■ Brief
In the records below, pick out all lines containing the word "left".

■ Provided entries
-------------------------

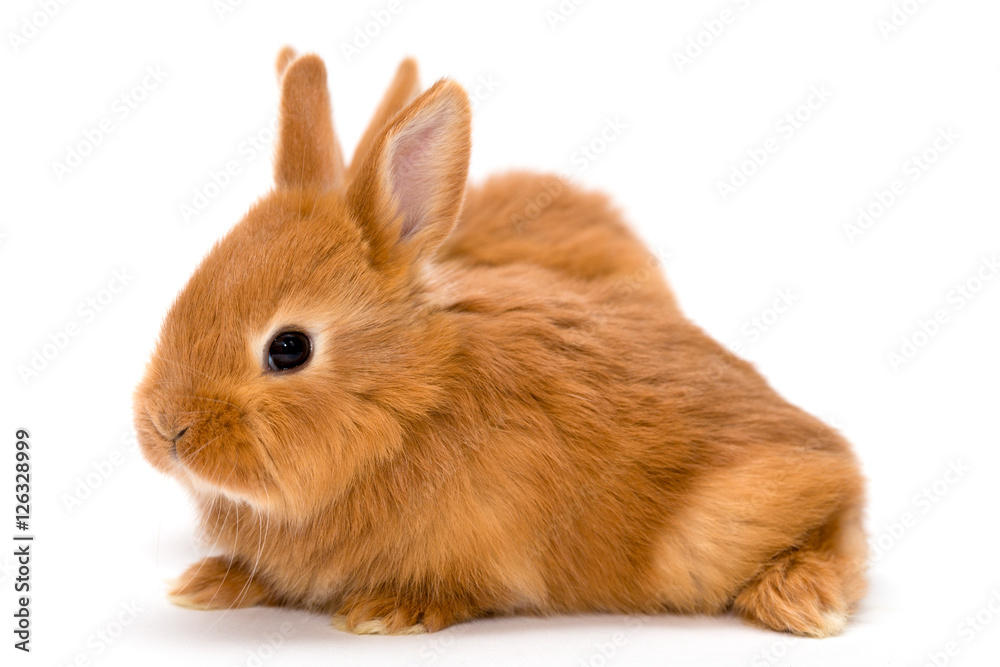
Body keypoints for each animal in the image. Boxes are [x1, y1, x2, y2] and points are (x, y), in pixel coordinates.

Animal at [134, 47, 867, 638]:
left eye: (289, 348)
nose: (166, 428)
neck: (410, 408)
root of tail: (832, 454)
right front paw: (212, 582)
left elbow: (463, 587)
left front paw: (389, 611)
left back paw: (802, 599)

-------------------------

■ Written reply
left eye: (289, 348)
left elbow: (463, 587)
left front paw: (389, 611)
left back paw: (802, 599)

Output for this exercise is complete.